The US Fed rate cut and analysis of its global implications

-By Karan Singh and

Saksham Mangal


Introduction


Finally, the Federal Reserve officially announced its 3rd consecutive interest rate cut of 2024 on Wednesday in its press release. Fed has reduced interest rates by 25 bps making it in the target range of 4.25%-4.50% from the previous target range which was 4.50% to 4.75%. When the Federal Reserve changes its interest rate it leads to significant changes in the global financial systems. But before diving deep into this, let's quickly understand what is ‘BPS’. Bps refers to basis points and 1 basis point is equal to 0.01% thus the rate cut by 25 basis points means that the interest rate is reduced by 0.25%.


Fed rates Data

Why did the Fed cut interest rates?


Now let’s understand in detail why the Fed is cutting interest rates continuously in 2024.


  1. To Boost Economic Growth: According to the Federal Reserve, the US economy is growing at a good rate. The Fed is further reducing interest rates to maintain and stimulate economic growth. Reducing interest rates makes it cheaper for businesses and consumers to borrow money that increases overall investment and spending which increases the GDP and economic growth.


  2. To Reduce the Unemployment Rate: The US Job market is performing well but the unemployment level has increased slightly so the Fed is trying to increase jobs in the market and is seeking to achieve maximum employment, as reduced interest rates allow businesses to expand and hire more employees.


  3. Cooling inflation rate: The Inflation rate in the US has seen a good downtrend from its peak of 9.1 % in June 2022 which shows the previous effort of the Fed has given great results. Currently inflation in Nov stood at 2.7% which is still somewhat elevated from the target of a 2% inflation rate but as the inflation rate is getting lower the Fed can afford to lower interest rates to achieve economic growth and maximum employment without risking a high inflation. (Reducing interest rates increases inflation because people borrow more money thus increasing demand and ultimately inflation).

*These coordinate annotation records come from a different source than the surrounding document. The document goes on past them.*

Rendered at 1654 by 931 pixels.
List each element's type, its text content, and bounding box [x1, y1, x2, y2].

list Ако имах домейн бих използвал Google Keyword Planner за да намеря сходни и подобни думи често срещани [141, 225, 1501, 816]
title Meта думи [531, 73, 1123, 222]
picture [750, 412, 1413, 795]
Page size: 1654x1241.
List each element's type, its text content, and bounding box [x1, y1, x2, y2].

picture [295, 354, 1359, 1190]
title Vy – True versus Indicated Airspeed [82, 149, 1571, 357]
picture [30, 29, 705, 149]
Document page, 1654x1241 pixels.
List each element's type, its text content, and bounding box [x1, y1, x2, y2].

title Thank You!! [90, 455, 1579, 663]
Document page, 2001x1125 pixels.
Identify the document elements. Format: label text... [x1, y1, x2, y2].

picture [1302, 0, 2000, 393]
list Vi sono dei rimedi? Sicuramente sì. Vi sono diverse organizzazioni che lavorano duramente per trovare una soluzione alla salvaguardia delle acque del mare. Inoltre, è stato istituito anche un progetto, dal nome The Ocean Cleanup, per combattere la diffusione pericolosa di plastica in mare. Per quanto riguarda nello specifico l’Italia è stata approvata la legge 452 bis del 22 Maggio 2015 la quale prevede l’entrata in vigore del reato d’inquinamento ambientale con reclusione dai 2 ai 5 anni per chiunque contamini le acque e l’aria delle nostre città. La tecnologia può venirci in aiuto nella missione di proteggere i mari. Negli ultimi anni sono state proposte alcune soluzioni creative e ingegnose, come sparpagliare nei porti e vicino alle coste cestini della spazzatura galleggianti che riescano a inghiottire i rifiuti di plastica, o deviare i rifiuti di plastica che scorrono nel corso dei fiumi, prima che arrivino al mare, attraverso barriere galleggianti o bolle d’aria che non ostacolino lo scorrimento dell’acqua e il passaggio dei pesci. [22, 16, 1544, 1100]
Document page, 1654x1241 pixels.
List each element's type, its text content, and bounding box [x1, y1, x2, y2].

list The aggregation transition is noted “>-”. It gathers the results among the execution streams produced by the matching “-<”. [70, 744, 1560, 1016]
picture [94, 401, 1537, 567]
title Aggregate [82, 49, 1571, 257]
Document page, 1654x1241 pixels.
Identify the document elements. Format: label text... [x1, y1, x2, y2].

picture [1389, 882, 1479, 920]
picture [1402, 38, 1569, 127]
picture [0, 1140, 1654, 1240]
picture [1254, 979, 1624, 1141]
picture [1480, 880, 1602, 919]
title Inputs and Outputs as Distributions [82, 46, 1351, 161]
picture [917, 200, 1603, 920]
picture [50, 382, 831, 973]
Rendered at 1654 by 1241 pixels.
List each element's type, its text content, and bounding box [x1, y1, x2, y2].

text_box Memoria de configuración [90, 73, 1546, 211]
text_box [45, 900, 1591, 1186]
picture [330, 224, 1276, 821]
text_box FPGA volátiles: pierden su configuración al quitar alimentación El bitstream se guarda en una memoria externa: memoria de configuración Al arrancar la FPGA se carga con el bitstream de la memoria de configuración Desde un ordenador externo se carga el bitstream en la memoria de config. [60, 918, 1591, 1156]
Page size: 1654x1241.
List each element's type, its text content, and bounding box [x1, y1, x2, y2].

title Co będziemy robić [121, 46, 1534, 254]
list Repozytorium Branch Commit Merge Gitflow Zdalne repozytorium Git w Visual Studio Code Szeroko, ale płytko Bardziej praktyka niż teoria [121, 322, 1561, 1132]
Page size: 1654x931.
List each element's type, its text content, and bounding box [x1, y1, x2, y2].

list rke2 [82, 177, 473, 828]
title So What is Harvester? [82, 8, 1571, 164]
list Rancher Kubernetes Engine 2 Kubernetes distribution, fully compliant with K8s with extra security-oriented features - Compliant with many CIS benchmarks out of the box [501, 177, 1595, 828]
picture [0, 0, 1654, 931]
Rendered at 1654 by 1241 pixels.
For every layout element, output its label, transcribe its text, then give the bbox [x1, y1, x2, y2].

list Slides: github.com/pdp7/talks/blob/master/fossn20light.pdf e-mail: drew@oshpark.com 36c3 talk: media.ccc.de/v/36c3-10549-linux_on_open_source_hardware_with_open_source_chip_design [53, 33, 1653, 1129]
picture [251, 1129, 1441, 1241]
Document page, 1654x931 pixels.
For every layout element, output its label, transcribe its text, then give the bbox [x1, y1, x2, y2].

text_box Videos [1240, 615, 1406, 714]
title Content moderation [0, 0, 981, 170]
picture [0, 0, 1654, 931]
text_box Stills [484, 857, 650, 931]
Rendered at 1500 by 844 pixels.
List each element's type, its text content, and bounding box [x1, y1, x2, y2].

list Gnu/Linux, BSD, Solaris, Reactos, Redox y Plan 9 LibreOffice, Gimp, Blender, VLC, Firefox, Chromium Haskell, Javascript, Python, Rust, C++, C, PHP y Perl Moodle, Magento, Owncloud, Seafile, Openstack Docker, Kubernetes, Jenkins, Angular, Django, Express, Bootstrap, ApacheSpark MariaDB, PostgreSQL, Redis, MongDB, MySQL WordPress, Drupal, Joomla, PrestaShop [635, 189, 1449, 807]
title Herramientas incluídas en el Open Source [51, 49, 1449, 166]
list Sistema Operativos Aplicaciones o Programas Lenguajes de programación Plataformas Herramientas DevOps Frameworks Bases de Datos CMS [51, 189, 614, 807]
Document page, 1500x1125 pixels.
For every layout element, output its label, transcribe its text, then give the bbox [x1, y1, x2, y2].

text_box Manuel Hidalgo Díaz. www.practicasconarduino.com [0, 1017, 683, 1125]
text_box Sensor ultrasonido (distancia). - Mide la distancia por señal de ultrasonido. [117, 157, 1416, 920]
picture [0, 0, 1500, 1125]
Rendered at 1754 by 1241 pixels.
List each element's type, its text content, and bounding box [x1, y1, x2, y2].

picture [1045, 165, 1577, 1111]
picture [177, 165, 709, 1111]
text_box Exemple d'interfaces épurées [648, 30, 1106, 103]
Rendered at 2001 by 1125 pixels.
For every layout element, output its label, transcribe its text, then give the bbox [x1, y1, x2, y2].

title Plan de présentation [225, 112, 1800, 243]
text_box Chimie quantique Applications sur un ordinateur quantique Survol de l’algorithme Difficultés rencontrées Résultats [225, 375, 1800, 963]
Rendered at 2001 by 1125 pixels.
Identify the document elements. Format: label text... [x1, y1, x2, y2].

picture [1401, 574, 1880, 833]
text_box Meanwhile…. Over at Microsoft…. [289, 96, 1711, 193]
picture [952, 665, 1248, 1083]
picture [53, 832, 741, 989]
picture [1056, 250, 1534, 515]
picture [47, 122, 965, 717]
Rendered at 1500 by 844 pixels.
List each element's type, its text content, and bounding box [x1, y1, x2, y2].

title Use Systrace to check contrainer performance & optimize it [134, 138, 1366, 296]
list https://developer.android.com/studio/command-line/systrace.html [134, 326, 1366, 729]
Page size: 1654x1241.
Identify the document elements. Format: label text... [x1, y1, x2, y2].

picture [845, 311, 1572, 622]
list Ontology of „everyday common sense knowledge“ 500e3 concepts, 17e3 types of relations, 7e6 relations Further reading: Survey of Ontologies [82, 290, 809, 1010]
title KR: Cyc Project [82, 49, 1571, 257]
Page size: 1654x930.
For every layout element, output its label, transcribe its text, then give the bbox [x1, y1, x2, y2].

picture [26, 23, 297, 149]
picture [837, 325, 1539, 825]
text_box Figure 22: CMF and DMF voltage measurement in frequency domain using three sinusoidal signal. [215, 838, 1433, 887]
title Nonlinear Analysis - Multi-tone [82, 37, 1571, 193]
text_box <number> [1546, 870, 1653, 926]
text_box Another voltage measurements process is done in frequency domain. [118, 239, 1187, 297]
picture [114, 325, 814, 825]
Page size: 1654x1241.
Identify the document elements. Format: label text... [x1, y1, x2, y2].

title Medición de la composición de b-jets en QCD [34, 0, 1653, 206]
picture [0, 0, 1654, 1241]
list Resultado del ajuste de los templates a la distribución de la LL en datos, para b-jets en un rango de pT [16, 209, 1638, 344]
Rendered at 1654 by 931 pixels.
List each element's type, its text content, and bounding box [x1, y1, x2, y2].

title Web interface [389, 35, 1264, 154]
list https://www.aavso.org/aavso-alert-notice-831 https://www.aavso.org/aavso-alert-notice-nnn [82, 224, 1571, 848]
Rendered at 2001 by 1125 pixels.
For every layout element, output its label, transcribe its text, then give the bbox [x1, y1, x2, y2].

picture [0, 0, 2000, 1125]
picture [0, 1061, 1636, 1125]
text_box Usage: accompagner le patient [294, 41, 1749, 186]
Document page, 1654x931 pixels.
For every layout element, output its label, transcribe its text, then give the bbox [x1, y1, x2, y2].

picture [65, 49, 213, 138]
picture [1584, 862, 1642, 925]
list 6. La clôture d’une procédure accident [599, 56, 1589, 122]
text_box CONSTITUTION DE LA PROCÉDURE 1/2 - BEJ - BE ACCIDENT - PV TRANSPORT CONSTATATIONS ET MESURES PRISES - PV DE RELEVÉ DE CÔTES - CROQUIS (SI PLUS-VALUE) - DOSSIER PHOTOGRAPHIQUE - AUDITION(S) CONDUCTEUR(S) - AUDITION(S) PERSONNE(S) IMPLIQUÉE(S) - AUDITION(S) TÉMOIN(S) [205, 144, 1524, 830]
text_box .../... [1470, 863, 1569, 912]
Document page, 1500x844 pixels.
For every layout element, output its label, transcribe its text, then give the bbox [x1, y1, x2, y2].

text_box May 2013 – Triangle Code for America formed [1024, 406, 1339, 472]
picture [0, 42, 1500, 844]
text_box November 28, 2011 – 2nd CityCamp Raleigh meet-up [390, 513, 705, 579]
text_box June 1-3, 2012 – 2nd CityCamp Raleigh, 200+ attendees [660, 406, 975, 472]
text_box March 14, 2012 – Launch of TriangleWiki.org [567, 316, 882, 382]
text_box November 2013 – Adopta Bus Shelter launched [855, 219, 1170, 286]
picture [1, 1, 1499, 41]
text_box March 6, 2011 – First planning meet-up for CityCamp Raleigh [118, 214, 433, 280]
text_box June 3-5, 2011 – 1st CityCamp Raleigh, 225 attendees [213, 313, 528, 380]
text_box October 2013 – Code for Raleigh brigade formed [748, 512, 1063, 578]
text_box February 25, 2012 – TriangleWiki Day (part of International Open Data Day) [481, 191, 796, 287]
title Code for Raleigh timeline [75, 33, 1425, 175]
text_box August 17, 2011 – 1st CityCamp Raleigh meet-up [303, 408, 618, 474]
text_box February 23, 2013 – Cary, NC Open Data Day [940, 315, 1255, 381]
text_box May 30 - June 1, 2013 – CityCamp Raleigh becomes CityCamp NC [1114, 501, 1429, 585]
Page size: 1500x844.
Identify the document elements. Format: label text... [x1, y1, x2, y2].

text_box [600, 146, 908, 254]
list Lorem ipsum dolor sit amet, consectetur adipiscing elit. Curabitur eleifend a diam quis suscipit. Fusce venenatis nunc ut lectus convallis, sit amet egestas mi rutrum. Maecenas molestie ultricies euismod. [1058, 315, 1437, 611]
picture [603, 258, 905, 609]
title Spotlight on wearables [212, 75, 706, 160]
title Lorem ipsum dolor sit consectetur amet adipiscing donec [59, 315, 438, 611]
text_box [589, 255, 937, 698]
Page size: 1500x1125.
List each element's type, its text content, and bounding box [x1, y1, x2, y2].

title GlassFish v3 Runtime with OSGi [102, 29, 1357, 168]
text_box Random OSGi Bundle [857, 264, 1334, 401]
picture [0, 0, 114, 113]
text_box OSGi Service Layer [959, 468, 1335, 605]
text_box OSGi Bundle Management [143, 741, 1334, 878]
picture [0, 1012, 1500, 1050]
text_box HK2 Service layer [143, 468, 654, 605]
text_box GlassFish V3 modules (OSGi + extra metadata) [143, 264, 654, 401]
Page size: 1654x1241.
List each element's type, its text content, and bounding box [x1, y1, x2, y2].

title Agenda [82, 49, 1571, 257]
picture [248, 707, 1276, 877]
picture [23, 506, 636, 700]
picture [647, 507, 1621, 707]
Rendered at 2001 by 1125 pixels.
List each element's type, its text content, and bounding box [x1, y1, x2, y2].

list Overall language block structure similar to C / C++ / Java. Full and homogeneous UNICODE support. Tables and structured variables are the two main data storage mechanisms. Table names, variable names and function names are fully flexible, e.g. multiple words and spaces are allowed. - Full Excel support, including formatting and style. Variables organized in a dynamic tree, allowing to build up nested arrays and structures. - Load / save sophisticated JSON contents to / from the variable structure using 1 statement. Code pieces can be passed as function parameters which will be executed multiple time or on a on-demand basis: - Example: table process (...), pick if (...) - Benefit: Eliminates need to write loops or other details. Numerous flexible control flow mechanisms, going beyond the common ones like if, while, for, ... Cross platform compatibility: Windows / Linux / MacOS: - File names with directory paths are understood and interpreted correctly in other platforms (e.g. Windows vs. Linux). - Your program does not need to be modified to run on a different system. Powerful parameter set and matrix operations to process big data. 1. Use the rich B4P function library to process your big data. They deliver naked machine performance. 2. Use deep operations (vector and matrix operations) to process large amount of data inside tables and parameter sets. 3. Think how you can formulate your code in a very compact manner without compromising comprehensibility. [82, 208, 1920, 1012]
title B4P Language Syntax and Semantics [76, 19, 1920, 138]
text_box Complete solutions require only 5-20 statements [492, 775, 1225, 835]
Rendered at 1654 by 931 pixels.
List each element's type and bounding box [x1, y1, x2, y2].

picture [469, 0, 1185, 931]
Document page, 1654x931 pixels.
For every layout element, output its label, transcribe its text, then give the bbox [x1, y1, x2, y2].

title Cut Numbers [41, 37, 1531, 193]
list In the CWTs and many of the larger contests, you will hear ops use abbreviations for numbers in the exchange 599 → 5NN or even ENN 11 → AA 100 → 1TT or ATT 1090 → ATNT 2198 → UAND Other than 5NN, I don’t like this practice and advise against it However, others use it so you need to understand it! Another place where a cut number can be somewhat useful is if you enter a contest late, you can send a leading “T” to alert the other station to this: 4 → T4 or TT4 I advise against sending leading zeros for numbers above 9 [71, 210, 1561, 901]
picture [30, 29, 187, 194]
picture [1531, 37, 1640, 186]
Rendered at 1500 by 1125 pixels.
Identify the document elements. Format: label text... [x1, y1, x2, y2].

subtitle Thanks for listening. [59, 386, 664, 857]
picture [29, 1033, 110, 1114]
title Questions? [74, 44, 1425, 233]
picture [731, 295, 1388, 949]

    Previous 3-year Inflation rate data of the US

Impacts on Financial Markets


  1. Downfall in Sensex & Nifty


On the Next day of the announcement (Thursday) Sensex and Nifty fell by -964(1.2%) points and -247(1.02%) points respectively. Then the market continued the same downtrend from Thursday.



Why?


  • Better Earning opportunities: As the US economy is growing at a solid rate making the US dollar stonger, along with attractive US bond yields at around 4.52%, has diverted funds away from emerging markets like India. Foreign institutional investors have net sold Rs 12,230 crore worth of Indian equities over the four trading sessions(days) .


  • Hawkish stance of the Fed: It signaled only 2 rate cuts in 2025 which disappointed the global markets as people were expecting more cuts. Fed chair Jerome Powell also emphasized the risks of persistent inflation which means the Fed could increase interest rates in 2025 to control inflation, if the high inflation situation arises. This means the interest rate would remain high for a prolonged period of time thus investors prefer U.S assets because high interest rates offer safer and attractive returns.


  1. Downfall in stock indexes


On Wednesday, financial markets experienced significant volatility as the Federal Reserve scaled back expectations for interest rate cuts next year, citing the robust performance of the U.S. economy. This adjustment led to a significant decline in stock indices as investors reacted to the Fed's cautious stance.


Key impacts of fed cut were:


  1. S&P 500 plummeted by 3%, marking its most substantial drop since early August.

  2. Russell 2000 fell by 4.4%, its steepest one-day decline in two and a half years, highlighting the vulnerability of smaller domestic companies.

  3. Dow Jones Industrial Average declined for the tenth consecutive day, its longest losing streak since October 1974, closing down by 1,123 points or 2.6%.

  4. Nasdaq Composite dropped by 3.6%, reflecting widespread sell-offs in the technology sector. The ripple effects of the Fed's policy adjustment were felt across various sectors, underscoring the market's sensitivity to interest rate expectations.



  1. Impact on Indian Economy due to fed cuts:


  1. The Indian Rupee hit an all-time low of 85.00 against the US Dollar, reflecting the pressure on emerging market currencies.

  2. As investors moved funds to US bonds, the yields on Indian government bonds rose, increasing borrowing costs for the government and private sector.

  3. Import costs got higher due to a strong dollar which led to inflationary pressures, resulting in higher prices for essential goods and services.

  4. Also the Reserve Bank of India (RBI) faced pressure to adjust its own interest rates in response to the Fed’s actions, affecting domestic borrowing costs and economic growth.



Conclusion


In summary, the Federal Reserve’s third consecutive interest rate cut in 2024 caused significant market volatility. Major US stock indices, including the S&P 500, Russell 2000, Dow Jones, and Nasdaq Composite, faced substantial declines. In India, the rate cut led to capital outflows, rising bond yields, inflationary pressures, and potential interest rate adjustments by the Reserve Bank of India. The Fed’s cautious stance, aimed at balancing economic growth and inflation control, signals limited future rate cuts and prolonged high interest rates. This interconnected global financial impact underscores the complexity and challenges faced by investors and policymakers alike.